"Ketika tidurmu, apakah menghasilkan sesuatu?"
"Ketika bangunmu, apakah terbayang akan sesuatu?"
"Ketika lelahmu memburu, apakah akan duduk begitu saja? sudah merasa bosan untuk mengupayakan apa saja, yang sebenarnya kamu justru akan sangat mampu melakukannya?"
Entah suara siapa, namun Shinta begitu jelas mendengarnya.
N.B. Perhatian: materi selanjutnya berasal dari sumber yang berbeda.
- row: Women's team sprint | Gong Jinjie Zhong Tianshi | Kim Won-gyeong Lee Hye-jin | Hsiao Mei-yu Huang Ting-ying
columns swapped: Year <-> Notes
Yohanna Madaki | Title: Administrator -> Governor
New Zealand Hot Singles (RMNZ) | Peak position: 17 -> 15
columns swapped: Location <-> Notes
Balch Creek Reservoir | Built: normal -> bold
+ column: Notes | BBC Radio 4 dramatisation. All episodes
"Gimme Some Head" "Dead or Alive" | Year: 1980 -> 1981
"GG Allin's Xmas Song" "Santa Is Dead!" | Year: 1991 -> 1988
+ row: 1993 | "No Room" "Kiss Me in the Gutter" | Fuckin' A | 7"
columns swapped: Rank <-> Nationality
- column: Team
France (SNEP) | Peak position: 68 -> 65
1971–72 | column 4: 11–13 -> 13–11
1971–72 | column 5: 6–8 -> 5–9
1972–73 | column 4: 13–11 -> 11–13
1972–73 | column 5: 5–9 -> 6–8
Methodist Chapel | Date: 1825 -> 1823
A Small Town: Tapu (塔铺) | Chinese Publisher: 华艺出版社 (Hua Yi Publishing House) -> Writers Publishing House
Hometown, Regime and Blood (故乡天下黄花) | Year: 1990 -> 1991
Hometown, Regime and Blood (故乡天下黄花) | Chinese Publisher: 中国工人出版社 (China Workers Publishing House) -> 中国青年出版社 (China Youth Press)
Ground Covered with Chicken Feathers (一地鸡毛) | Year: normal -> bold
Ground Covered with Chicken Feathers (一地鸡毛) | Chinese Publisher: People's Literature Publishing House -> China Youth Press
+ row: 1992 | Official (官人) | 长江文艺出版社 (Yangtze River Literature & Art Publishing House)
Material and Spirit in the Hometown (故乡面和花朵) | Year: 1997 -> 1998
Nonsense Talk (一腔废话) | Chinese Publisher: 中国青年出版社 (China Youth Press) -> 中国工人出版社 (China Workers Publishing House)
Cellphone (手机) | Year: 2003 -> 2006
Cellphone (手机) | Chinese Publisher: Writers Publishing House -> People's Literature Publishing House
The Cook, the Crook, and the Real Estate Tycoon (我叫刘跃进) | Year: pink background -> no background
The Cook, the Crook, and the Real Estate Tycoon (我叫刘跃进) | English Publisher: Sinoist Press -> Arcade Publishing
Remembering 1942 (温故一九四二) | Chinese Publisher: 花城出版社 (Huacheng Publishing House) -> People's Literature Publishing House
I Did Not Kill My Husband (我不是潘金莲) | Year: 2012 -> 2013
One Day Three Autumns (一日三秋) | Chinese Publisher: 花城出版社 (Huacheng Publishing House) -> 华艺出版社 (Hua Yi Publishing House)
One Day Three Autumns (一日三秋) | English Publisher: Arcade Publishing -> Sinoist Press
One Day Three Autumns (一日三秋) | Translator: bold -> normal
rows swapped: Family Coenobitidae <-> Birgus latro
Entah berasal dari sebelah mana, namun membuat Shinta sedikit membuka mata, lalu mencoba menatap ke arah sekitarnya.
"Jika Rama itu baik, untuk apa peduli akan dia yang adalah Rahwana?"
"Bila Rahwana itu tidaklah baik, lalu atas dasar apa dirinya yang ternyata memiliki rasa cinta yang bertumbuh di hatinya?
"Kurang elok jika hanya berprasangka, lebih indah bila sanggup menemukan kebenarannya, menemui kejelasannya."
Suara itu terdengar lagi, namun masih saja tanpa wajah. Tidak ada siapa-siapa, hanya suara yang kian nyaring saja, terdengar oleh Shinta yang semakin membuka mata.
"Kasat mata dan mata hati, selain untuk sekali waktu butuh juga memperhatikan arah mata kaki."
Kini Shinta memilih duduk, bahkan bisa dibilang terduduk, tertunduk. Menyadari akan sesuatu, memaknai sesuatu, lalu memikirkan akannya sesuatu itu.